The Court will deny the plaintiff’s proposed amendments for two reasons. First, the motion to amend is untimely. It was filed nearly one-year after the complaint was filed in this lawsuit. In the interim period not only have motions for summary judgment, reconsideration, a protective order and relief from judgment been decided, but substantial discovery has occurred. See Local 472 v. Georgia Power Co., 684 F.2d 721, 724-25 (11th Cir.1982).

Second, the proposed amendments are futile. The plaintiffs seek to add Thurman as a party to ensure that “complete relief may be afforded” and so that the defense that Moore “is not involved in the law enforcement aspects of County government can be better adjudicated.” The relief the plaintiffs seek — the issuance of malt-beverage licenses and the promulgation of standards for the issuance of such licenses— can be obtained without adding Thurman as a defendant because Moore is the county officer with the authority to perform both these tasks.
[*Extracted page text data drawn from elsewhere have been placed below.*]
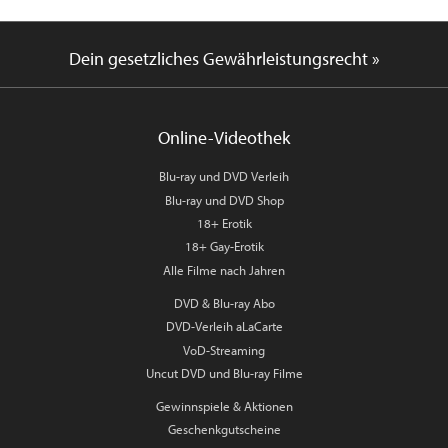
Dein gesetzliches Gewährleistungsrecht »
Online-Videothek
Blu-ray und DVD Verleih
Blu-ray und DVD Shop
18+ Erotik
18+ Gay-Erotik
Alle Filme nach Jahren
DVD & Blu-ray Abo
DVD-Verleih aLaCarte
VoD-Streaming
Uncut DVD und Blu-ray Filme
Gewinnspiele & Aktionen
Geschenkgutscheine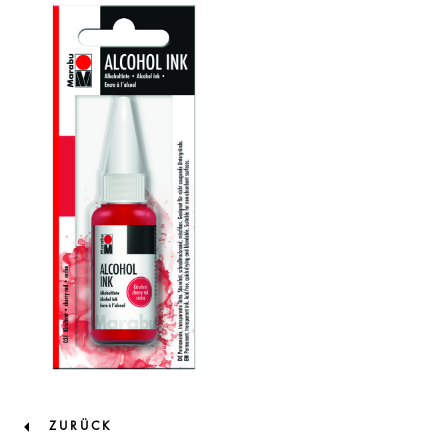
ZURÜCK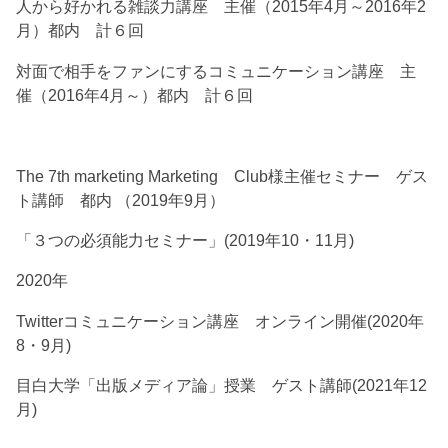
人から好かれる雑談力講座 主催（2015年4月～2016年2
月）都内 計６回
対面で相手をファンにするコミュニケーション講座 主
催（2016年4月～）都内 計６回
The 7th marketing Marketing Club様主催セミナー ゲス
ト講師 都内 （2019年9月）
「３つの必須能力セミナー」(2019年10・11月)
2020年
Twitterコミュニケーション講座 オンライン開催(2020年
8・9月)
目白大学「出版メディア論」授業 ゲスト講師(2021年12
月)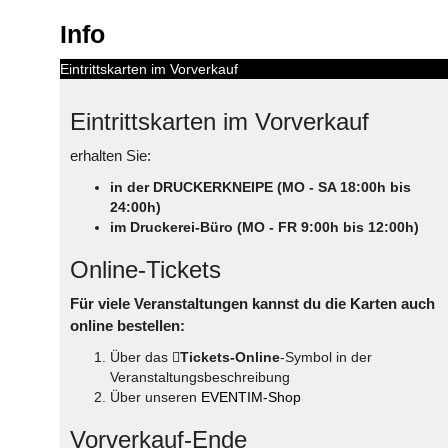
Info
Eintrittskarten im Vorverkauf
Eintrittskarten im Vorverkauf
erhalten Sie:
in der DRUCKERKNEIPE (MO - SA 18:00h bis
24:00h)
im Druckerei-Büro (MO - FR 9:00h bis 12:00h)
Online-Tickets
Für viele Veranstaltungen kannst du die Karten auch
online bestellen:
Über das
Tickets-Online
-Symbol in der
Veranstaltungsbeschreibung
Über unseren
EVENTIM-Shop
Vorverkauf-Ende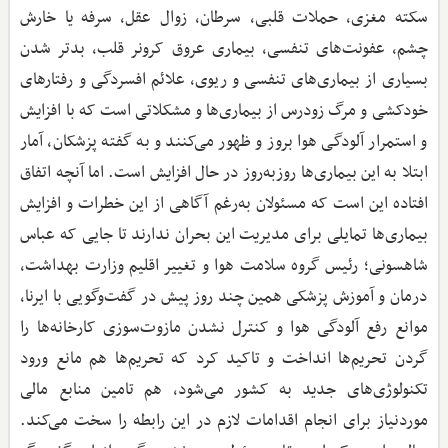
سکته مغزی، حملات قلبی، سرطان، زوال عقل، سرفه یا خارش
چشم، عفونت‌های تنفسی، بیماری عروق کرونر قلب، بدتر شدن
بسیاری از بیماری‌های تنفسی و ریوی، علائم افسردگی و رفتارهای
خودکشی و مرگ زودرس از بیماری‌ها و مشکلاتی است که با افزایش
و استمرار آلودگی هوا بروز و ظهور می‌کنند و به گفته پزشکان، آمار
ابتلا به این بیماری‌ها روزبه‌روز در حال افزایش است. اما آنچه اتفاق
افتاده این است که مسئولان به‌‌رغم آگاهی از این خطرات و افزایش
بیماری‌ها تمایلی برای مدیریت این بحران ندارند تا جایی که عباس
شاهسونی؛ رئیس گروه سلامت هوا و تغییر اقلیم وزارت بهداشت،
درمان و آموزش پزشکی همین چند روز پیش در گفت‌وگویی با ایرنا،
موانع رفع آلودگی هوا و کنترل نشدن مازوت‌سوزی کارخانه‌ها را
گردن تحریم‌ها انداخت و تاکید کرد که تحریم‌ها هم مانع ورود
تکنولوژی‌های جدید به کشور می‌شود، هم تامین منابع مالی
موردنیاز برای انجام اقدامات لازم در این رابطه را سخت می‌کند.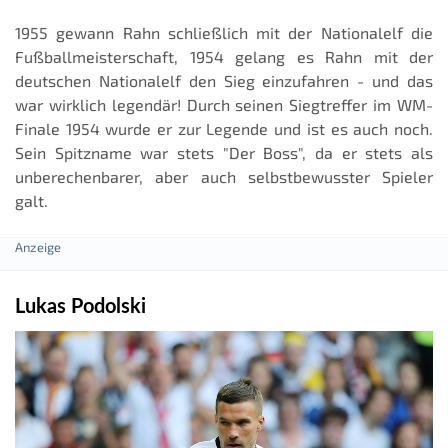
1955 gewann Rahn schließlich mit der Nationalelf die
Fußballmeisterschaft, 1954 gelang es Rahn mit der
deutschen Nationalelf den Sieg einzufahren - und das
war wirklich legendär! Durch seinen Siegtreffer im WM-
Finale 1954 wurde er zur Legende und ist es auch noch.
Sein Spitzname war stets "Der Boss", da er stets als
unberechenbarer, aber auch selbstbewusster Spieler
galt.
Lukas Podolski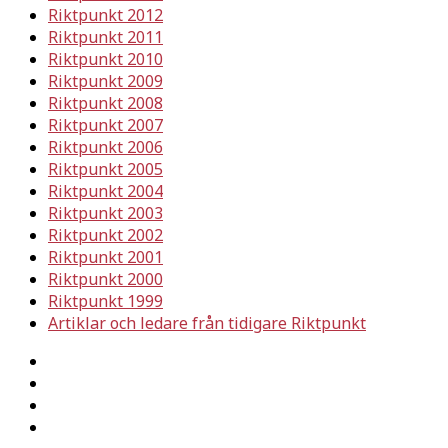
Riktpunkt 2012
Riktpunkt 2011
Riktpunkt 2010
Riktpunkt 2009
Riktpunkt 2008
Riktpunkt 2007
Riktpunkt 2006
Riktpunkt 2005
Riktpunkt 2004
Riktpunkt 2003
Riktpunkt 2002
Riktpunkt 2001
Riktpunkt 2000
Riktpunkt 1999
Artiklar och ledare från tidigare Riktpunkt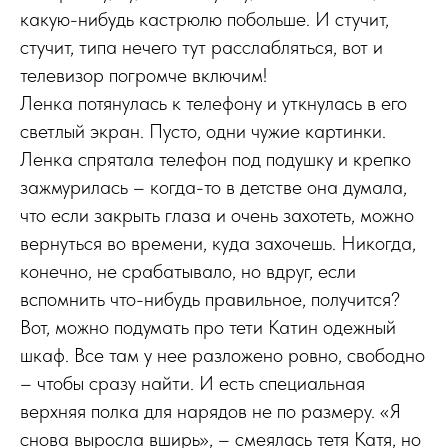
какую-нибудь кастрюлю побольше. И стучит,
стучит, типа нечего тут расслабляться, вот и
телевизор погромче включим!
Ленка потянулась к телефону и уткнулась в его
светлый экран. Пусто, одни чужие картинки.
Ленка спрятала телефон под подушку и крепко
зажмурилась – когда-то в детстве она думала,
что если закрыть глаза и очень захотеть, можно
вернуться во времени, куда захочешь. Никогда,
конечно, не срабатывало, но вдруг, если
вспомнить что-нибудь правильное, получится?
Вот, можно подумать про тети Катин одежный
шкаф. Все там у нее разложено ровно, свободно
– чтобы сразу найти. И есть специальная
верхняя полка для нарядов не по размеру. «Я
снова выросла вширь», – смеялась тетя Катя, но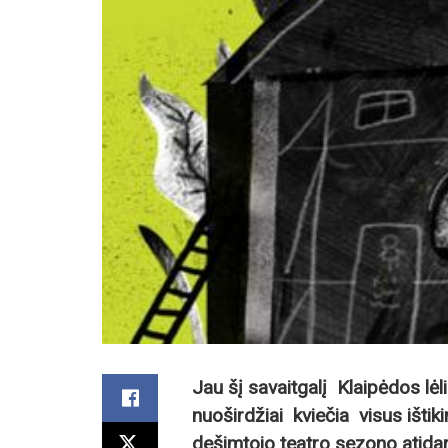
Jau šį savaitgalį Klaipėdos lėl
nuoširdžiai kviečia visus ištik
dešimtojo teatro sezono atidar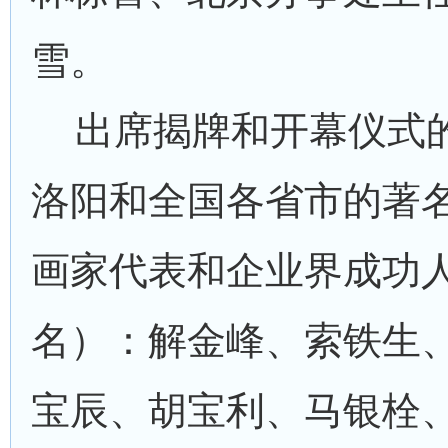
雪。
出席揭牌和开幕仪式
洛阳和全国各省市的著
画家代表和企业界成功
名）：解金峰、索铁生
宝辰、胡宝利、马银栓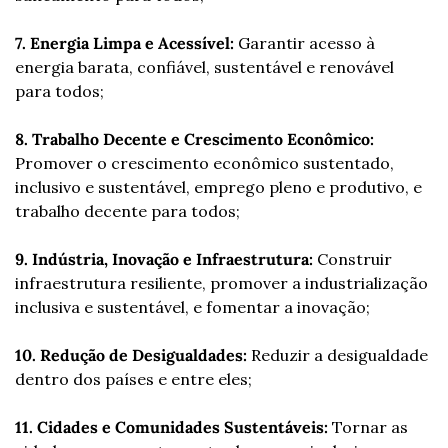
7. Energia Limpa e Acessível:
 Garantir acesso à 
energia barata, confiável, sustentável e renovável 
para todos;
8. Trabalho Decente e Crescimento Econômico:
Promover o crescimento econômico sustentado, 
inclusivo e sustentável, emprego pleno e produtivo, e 
trabalho decente para todos;
9. Indústria, Inovação e Infraestrutura:
 Construir 
infraestrutura resiliente, promover a industrialização 
inclusiva e sustentável, e fomentar a inovação;
10. Redução de Desigualdades:
 Reduzir a desigualdade 
dentro dos países e entre eles;
11. Cidades e Comunidades Sustentáveis:
 Tornar as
See GA.CODE ANN. § 5A-502 (Harrison 1981). Furthermore, any defense relating to Moore’s lack of involvement in law enforcement matters in Bar-tow County can be adequately developed by calling Moore and Thurman to the witness stand. Finally, the proposed allegation regarding Moore’s acquiescence to the artery annexation conducted by the City of Cartersville is futile because it does not state an actionable claim. See Scoggins, *1323 supra, at 3-4; see generally Trustees of Mortgage Trust v. Holland, 554 F.2d 237, 239 (5th Cir.1977).